The other men around the room lay in various stages of hurt, some groaning, others out cold. Declan lit a cigarette in the aftermath, like he’d had a particularly good fuck.
I grabbed a random security stooge who cowered against the wall.
“Give me your jacket,” I barked at him.
He couldn’t follow my request fast enough, falling over himself to hand it to me. I wiped my hands on it as well as I could. I didn’t want to touch Giada or her friend with Enrico’s blood on me.
Giada sat, holding her friend. The girl lay on her side, her head pillowed on Giada’s lap. She stroked her fingers through her friend’s long hair and hummed something comforting. She looked like an angel, untouched by the carnage around her. A leather-clad vicious-looking angel in blood-red lipstick. Something moved deep in my chest as I stared at her. Her beautiful face was serene but determined as she gazed at me.

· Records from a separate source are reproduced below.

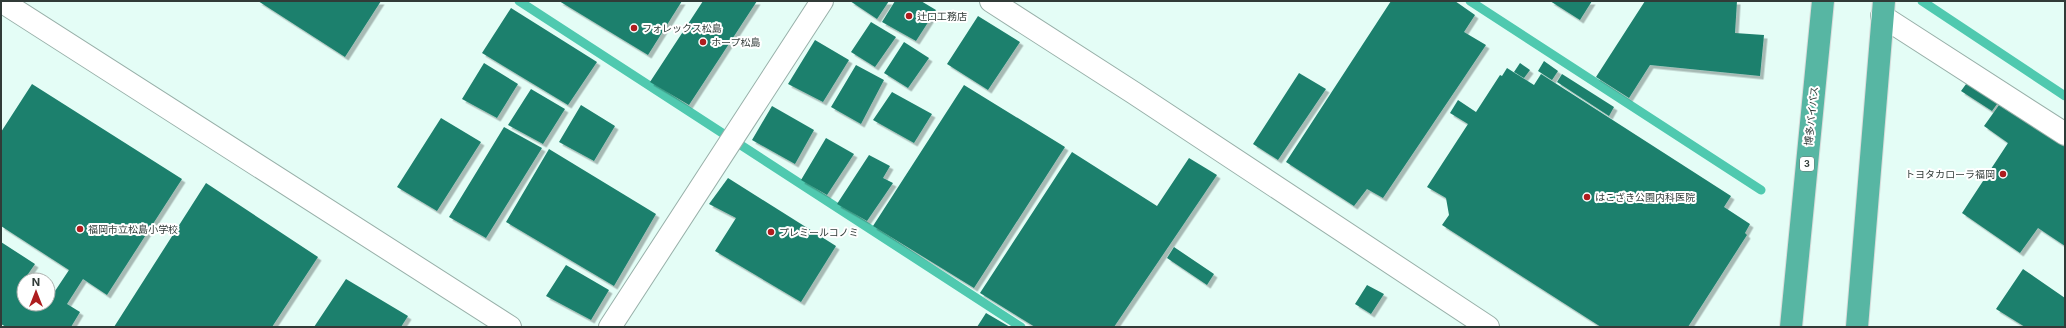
<svg xmlns="http://www.w3.org/2000/svg" width="2066" height="328" font-family="Inter,'Noto Sans JP',sans-serif">
  <defs>
    <filter id="shadow"><feDropShadow dx="3.5" dy="3.5" stdDeviation="0" flood-color="#0004"/></filter>
  </defs>
  <rect width="100%" height="100%" fill="#e4fdf6"/>
  <g fill="none" stroke-linecap="round" stroke-linejoin="round">
    <path stroke="#4fc9af" stroke-width="9" d="M 519,1 L 1021,327
      M 1470,1 L 1761,190
      M 1922,1 L 2065,96"/>
  </g>
  <path fill="#1e806d" filter="url(#shadow)" d="M 258,1 L 381,1 L 345,57 Z
    M 559,1 L 682,1 L 648,55 Z
    M 703,1 L 757,1 L 689,105 L 650,82 Z
    M 850,1 L 889,1 L 877,19 Z
    M 895,1 L 921,1 L 936,10 L 916,41 L 882,22 Z
    M 1391,1 L 1455,1 L 1475,15 L 1464,32 L 1486,45 L 1383,198 L 1367,189 L 1354,206 L 1286,162 Z
    M 1550,1 L 1592,1 L 1580,20 Z
    M 1645,1 L 1737,1 L 1735,33 L 1764,35 L 1760,76 L 1650,65 L 1629,98 L 1596,77 Z
    M 511,8 L 597,62 L 568,105 L 482,53 Z
    M 978,16 L 1020,42 L 988,90 L 947,64 Z
    M 871,22 L 896,37 L 875,67 L 851,52 Z
    M 815,40 L 849,60 L 823,102 L 788,84 Z
    M 904,42 L 929,58 L 908,88 L 884,73 Z
    M 1544,61 L 1558,71 L 1552,80 L 1538,71 Z
    M 484,63 L 518,84 L 497,118 L 462,99 Z
    M 1520,63 L 1530,70 L 1524,78 L 1514,72 Z
    M 856,65 L 884,80 L 861,124 L 831,107 Z
    M 1507,68 L 1534,85 L 1541,74 L 1731,196 L 1724,207 L 1750,224 L 1745,233 L 1747,235 L 1688,327 L 1601,327 L 1442,225 L 1449,215 L 1446,198 L 1427,187 L 1468,124 L 1450,113 L 1458,100 L 1476,112 L 1500,75 L 1502,76 Z
    M 1299,73 L 1326,89 L 1278,160 L 1253,144 Z
    M 1562,74 L 1614,107 L 1609,116 L 1557,82 Z
    M 1969,80 L 2000,100 L 1992,111 L 1961,91 Z
    M 32,84 L 182,179 L 107,295 L 83,279 L 67,304 L 80,312 L 71,327 L 6,327 L 1,324 L 1,242 L 35,264 L 26,277 L 30,280 L 24,280 L 24,304 L 48,304 L 48,291 L 53,294 L 69,270 L 1,226 L 1,132 Z
    M 964,85 L 1065,147 L 974,288 L 873,226 Z
    M 531,89 L 565,109 L 543,144 L 508,125 Z
    M 892,92 L 932,114 L 914,143 L 873,120 Z
    M 581,105 L 615,126 L 594,161 L 559,142 Z
    M 1999,105 L 2065,147 L 2065,246 L 2038,228 L 2020,253 L 1962,213 L 2008,143 L 1984,126 Z
    M 772,106 L 814,130 L 795,164 L 752,140 Z
    M 441,118 L 481,142 L 437,211 L 397,187 Z
    M 504,127 L 542,148 L 486,238 L 449,217 Z
    M 826,138 L 854,154 L 827,195 L 801,180 Z
    M 549,149 L 656,214 L 614,286 L 506,222 Z
    M 1072,152 L 1157,206 L 1189,158 L 1217,175 L 1114,327 L 1035,327 L 980,293 Z
    M 869,155 L 890,166 L 883,178 L 893,183 L 867,221 L 837,204 Z
    M 728,178 L 836,246 L 801,302 L 715,251 L 736,218 L 709,204 Z
    M 206,183 L 318,257 L 272,327 L 114,327 Z
    M 1174,247 L 1214,274 L 1207,285 L 1167,258 Z
    M 566,265 L 609,290 L 591,320 L 546,296 Z
    M 2023,269 L 2065,298 L 2065,327 L 2025,327 L 1996,309 Z
    M 346,279 L 408,316 L 401,327 L 314,327 Z
    M 1367,285 L 1384,294 L 1371,314 L 1355,304 Z
    M 986,313 L 1010,327 L 977,327 Z"/>
  <g fill="none" stroke-linecap="round" stroke-linejoin="round">
    <g stroke="#98b0a9" stroke-width="24">
      <path id="minor" d="M 991,1 L 1134,93 L 1488,327
        M 1882,16 L 2065,134
        M 610,327 L 822,1"/>
    </g>
    <g stroke="#98b0a9" stroke-width="24">
      <path id="tertiary" d="M 1,1 L 510,327"/>
    </g>
    <g stroke="#dadcdb" stroke-width="24">
      <path id="trunk" d="M 1791,327 L 1823,1
        M 1857,327 L 1884,1"/>
    </g>
    <use href="#minor" stroke="#fff" stroke-width="22"/>
    <use href="#tertiary" stroke="#fff" stroke-width="22"/>
    <use href="#trunk" stroke="#57b6a3" stroke-width="22"/>
  </g>
  <g fill="#ae1d1f" stroke="#fff" stroke-width="1.5">
    <circle cx="909" cy="16" r="4"/>
    <circle cx="634" cy="28" r="4"/>
    <circle cx="703" cy="42" r="4"/>
    <circle cx="2003" cy="174" r="4"/>
    <circle cx="1587" cy="197" r="4"/>
    <circle cx="80" cy="229" r="4"/>
    <circle cx="771" cy="232" r="4"/>
  </g>
  <g text-anchor="middle" stroke-width="4" stroke-linejoin="round" paint-order="stroke">
    <rect fill="#fff" stroke="#6f7674" stroke-width="1" x="1800" y="157" width="14" height="14" rx="3"/>
    <g font-size="9" font-weight="bold" fill="#313b38">
      <text x="1807" y="167">3</text>
    </g>
    <g font-size="10" fill="#313b38" stroke="#fff" text-anchor="start">
      <text x="917" y="20">辻口工務店</text>
      <text x="642" y="32">フォレックス松島</text>
      <text x="711" y="46">ホープ松島</text>
      <text x="1995" y="178" text-anchor="end">トヨタカローラ福岡</text>
      <text x="1595" y="201">はこざき公園内科医院</text>
      <text x="88" y="233">福岡市立松島小学校</text>
      <text x="779" y="236">プレミールコノミ</text>
    </g>
    <g font-size="10" fill="#313b38" stroke="#fff">
      <text transform="translate(1811 116) rotate(-84)" y="4">博多バイパス</text>
    </g>
  </g>
  <rect width="2066" height="328" fill="none" stroke="#313b38" stroke-width="4"/>
  <g transform="translate(36 292)"><circle r="19" fill="#ffffff" stroke="#adb1af"/>
  <path d="M0-3L7 15L0 10L-7 15Z" fill="#ae1d1f"/>
  <text y="-6" font-size="11" font-weight="bold" text-anchor="middle" fill="#313b38">N</text>
  </g>
</svg>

“Are you going to finish him, or am I?” she asked in a voice no man would dare fuck with.
“We need to find out where he got his shit from first. That drink was meant for you… you know that, right? He wanted to bring you here. He wanted to make you act like… a doll.”
Giada frowned. She glanced down at her friend. “What do you mean a doll?”
I hesitated. I didn’t want to demonstrate the fucking evil effect of the drug that Enrico had given her friend, but the only way to believe it was to see it.
“Let’s take her back to your place. I’ll call the family doc. He can explain it.”
Giada hesitated. She wasn’t a woman who trusted easily.
“Why are you helping me?” Her tone was hard. Closed off and guarded.
“Bran, what should we do with them?” Declan called, breaking the spell between us. He held a guy ruthlessly by the neck, pinned to the wall.
“Make sure they can’t walk for a week without hurting. We’ll deal with them properly later. Call Doc and get him to Giada’s apartment. We’ll meet him there. Right?”
I looked to Giada for confirmation.
Slowly she nodded.
Taking an arm each, we guided her friend out of the place, into the night.